▶ [EXERCISE DETAILS]: Within the entries below, find the lines that hold "include" and report only how many there are.
▬▬▬▬▬▬▬▬▬▬
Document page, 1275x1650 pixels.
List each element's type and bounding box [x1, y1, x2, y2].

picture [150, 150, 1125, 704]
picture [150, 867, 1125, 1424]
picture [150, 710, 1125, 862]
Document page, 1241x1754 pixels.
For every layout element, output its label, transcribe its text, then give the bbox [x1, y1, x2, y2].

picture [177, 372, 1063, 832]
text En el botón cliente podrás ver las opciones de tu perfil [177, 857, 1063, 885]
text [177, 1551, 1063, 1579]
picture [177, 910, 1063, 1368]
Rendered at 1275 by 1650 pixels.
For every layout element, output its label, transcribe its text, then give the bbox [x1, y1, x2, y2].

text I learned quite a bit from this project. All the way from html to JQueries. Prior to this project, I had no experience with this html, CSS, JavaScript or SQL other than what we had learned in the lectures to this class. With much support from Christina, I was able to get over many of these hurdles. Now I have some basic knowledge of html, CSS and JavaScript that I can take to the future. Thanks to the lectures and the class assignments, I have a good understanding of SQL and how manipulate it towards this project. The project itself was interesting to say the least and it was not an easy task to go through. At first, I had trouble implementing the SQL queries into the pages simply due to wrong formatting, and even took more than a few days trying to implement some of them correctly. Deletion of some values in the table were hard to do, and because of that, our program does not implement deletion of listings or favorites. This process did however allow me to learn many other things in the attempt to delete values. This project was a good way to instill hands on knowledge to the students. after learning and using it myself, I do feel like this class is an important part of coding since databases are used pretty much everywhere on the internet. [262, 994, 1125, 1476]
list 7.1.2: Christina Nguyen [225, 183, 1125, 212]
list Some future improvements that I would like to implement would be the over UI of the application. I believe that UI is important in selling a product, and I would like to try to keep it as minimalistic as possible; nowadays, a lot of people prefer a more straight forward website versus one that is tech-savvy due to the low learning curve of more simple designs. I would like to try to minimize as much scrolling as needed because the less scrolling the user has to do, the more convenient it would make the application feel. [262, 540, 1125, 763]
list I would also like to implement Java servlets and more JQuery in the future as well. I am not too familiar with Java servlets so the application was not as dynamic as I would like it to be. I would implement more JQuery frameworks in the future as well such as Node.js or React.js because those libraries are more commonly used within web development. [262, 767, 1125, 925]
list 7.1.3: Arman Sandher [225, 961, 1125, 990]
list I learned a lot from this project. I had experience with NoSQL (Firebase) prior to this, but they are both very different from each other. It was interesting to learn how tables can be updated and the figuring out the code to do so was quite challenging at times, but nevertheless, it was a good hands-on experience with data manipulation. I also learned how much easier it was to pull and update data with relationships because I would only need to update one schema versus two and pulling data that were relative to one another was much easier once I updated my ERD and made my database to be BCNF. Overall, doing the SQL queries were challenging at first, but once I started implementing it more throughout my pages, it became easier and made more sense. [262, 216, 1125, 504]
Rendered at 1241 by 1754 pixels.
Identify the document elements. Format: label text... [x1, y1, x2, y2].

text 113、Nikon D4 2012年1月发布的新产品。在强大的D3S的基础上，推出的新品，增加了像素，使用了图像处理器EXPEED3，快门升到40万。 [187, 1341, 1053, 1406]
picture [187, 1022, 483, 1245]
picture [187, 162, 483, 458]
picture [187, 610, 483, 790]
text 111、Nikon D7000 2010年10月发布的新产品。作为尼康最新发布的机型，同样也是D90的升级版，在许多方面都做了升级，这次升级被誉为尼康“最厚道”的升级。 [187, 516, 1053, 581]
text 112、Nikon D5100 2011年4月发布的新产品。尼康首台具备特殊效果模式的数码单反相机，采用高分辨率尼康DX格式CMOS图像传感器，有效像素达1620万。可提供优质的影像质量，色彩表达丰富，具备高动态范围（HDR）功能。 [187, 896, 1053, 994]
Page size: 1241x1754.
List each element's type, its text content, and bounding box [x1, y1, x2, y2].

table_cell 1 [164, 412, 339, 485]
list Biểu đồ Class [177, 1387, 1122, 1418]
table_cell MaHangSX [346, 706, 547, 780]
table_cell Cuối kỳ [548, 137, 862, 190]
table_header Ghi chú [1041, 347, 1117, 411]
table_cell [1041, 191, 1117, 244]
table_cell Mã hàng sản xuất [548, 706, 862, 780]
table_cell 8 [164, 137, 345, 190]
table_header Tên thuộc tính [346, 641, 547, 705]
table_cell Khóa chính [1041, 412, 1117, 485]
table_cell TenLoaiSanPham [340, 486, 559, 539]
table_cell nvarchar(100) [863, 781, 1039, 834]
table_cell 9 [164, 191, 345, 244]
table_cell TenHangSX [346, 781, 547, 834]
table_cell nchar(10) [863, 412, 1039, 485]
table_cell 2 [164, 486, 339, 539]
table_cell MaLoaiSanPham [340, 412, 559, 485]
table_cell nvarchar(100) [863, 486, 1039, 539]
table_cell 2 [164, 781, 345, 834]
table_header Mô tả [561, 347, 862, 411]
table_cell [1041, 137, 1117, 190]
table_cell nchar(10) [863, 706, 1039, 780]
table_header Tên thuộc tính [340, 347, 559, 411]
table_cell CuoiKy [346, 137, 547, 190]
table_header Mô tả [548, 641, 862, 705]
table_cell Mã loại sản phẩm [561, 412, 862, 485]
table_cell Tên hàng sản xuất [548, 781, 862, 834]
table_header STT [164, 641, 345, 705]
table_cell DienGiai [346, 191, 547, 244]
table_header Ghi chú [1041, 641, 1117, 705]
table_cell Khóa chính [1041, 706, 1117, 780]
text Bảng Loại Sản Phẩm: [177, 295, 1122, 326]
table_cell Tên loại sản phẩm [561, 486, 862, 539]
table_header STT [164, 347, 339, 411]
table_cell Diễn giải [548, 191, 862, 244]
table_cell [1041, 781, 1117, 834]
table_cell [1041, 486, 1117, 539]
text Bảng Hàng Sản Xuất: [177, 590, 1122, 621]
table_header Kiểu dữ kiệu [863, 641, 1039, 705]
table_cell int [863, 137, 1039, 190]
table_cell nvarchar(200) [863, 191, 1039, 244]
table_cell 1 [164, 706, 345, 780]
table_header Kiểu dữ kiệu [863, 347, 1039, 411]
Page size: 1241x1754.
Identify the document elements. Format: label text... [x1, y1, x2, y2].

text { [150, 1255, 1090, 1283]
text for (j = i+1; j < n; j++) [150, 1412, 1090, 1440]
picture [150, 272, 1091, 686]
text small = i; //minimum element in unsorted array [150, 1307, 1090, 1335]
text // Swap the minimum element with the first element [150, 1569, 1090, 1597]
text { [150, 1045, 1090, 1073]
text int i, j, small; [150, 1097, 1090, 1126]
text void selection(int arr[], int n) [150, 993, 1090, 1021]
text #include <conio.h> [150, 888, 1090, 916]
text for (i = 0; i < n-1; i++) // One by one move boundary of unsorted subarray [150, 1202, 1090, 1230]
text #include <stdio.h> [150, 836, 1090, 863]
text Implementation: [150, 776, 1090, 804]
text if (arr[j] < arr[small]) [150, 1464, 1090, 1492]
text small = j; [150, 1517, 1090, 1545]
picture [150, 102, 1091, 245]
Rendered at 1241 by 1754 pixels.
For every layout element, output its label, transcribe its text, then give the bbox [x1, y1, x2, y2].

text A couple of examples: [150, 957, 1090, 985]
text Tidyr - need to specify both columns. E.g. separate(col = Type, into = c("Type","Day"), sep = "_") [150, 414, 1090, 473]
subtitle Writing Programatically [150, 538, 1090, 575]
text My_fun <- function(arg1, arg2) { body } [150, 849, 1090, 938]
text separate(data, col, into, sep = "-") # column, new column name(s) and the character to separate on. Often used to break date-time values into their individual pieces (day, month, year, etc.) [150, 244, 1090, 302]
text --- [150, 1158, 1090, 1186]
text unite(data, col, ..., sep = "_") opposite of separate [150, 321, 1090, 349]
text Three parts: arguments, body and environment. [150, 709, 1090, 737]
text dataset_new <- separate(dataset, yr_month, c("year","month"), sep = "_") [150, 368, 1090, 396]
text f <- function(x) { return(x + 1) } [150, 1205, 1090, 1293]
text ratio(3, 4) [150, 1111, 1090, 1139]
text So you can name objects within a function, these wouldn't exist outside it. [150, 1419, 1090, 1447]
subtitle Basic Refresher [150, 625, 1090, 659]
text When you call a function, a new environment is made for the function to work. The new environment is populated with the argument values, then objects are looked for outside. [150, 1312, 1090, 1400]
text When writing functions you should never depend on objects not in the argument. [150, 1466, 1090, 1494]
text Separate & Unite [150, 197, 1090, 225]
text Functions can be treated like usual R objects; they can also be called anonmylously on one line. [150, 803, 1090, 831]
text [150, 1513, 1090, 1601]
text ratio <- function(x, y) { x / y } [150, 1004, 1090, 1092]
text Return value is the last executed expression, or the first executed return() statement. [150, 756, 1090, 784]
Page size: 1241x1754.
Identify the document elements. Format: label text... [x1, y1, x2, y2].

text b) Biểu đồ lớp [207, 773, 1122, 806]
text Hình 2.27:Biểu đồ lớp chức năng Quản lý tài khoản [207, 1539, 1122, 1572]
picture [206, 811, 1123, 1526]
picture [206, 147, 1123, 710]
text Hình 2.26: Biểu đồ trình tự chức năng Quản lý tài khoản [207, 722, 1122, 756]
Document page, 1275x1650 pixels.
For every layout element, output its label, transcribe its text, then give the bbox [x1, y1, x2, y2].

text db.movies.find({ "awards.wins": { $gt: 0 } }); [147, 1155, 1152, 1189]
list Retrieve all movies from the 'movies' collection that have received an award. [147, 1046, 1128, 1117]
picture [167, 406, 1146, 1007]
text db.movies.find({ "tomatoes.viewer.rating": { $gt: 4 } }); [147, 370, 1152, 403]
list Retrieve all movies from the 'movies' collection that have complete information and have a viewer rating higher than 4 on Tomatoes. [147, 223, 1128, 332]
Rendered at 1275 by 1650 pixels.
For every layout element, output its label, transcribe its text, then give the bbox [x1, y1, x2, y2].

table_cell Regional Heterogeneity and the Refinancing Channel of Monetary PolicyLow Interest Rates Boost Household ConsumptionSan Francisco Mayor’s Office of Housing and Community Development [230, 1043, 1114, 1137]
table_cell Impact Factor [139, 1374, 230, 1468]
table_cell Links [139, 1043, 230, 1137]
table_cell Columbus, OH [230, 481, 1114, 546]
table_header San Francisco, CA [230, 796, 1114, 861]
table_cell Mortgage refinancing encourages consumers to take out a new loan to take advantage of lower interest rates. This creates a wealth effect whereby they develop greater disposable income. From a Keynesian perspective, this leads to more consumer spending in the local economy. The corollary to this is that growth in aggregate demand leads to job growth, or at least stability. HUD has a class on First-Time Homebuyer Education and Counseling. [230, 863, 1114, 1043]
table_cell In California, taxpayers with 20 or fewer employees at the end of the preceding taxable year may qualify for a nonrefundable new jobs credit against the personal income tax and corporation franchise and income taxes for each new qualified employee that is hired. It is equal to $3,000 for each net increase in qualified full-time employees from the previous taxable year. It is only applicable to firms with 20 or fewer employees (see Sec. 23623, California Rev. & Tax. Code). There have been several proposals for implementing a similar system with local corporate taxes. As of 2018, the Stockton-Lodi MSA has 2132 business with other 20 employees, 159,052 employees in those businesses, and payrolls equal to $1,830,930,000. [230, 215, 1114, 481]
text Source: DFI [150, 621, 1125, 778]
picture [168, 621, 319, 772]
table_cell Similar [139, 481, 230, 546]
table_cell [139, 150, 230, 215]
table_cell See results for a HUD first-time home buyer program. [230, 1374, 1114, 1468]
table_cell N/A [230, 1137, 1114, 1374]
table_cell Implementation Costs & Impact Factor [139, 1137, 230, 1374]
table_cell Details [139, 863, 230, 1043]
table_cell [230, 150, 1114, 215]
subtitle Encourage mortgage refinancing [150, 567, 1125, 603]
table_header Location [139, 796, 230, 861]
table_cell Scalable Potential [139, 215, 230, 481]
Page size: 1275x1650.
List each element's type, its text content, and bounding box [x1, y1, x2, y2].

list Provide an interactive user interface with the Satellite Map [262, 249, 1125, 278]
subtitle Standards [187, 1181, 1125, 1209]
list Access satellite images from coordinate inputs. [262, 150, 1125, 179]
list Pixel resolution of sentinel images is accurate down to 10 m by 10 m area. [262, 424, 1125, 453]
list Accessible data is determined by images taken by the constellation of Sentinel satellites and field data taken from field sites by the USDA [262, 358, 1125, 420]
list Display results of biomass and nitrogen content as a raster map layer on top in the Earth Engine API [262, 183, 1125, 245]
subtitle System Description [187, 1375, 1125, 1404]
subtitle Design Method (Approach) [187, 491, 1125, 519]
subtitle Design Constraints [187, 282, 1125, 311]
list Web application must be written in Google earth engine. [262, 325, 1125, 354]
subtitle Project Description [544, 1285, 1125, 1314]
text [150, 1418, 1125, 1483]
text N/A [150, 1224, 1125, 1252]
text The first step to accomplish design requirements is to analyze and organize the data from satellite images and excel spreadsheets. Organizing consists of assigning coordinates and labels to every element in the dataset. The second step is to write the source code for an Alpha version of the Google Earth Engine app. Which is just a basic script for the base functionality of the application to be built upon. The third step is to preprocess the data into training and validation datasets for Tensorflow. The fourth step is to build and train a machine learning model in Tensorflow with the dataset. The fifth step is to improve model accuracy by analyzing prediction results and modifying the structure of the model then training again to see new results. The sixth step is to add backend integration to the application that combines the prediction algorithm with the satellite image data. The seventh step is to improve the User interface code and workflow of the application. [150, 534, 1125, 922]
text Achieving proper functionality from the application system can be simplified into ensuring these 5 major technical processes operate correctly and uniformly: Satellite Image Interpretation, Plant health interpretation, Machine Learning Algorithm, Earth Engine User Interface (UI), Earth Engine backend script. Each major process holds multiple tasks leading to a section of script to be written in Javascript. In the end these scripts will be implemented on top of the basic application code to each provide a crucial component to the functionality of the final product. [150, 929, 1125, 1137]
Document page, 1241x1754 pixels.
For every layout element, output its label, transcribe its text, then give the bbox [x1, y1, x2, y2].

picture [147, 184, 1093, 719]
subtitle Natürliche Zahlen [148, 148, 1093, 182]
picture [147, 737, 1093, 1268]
▬▬▬▬▬▬▬▬▬▬
▶ [EXERCISE OUTPUT]: 2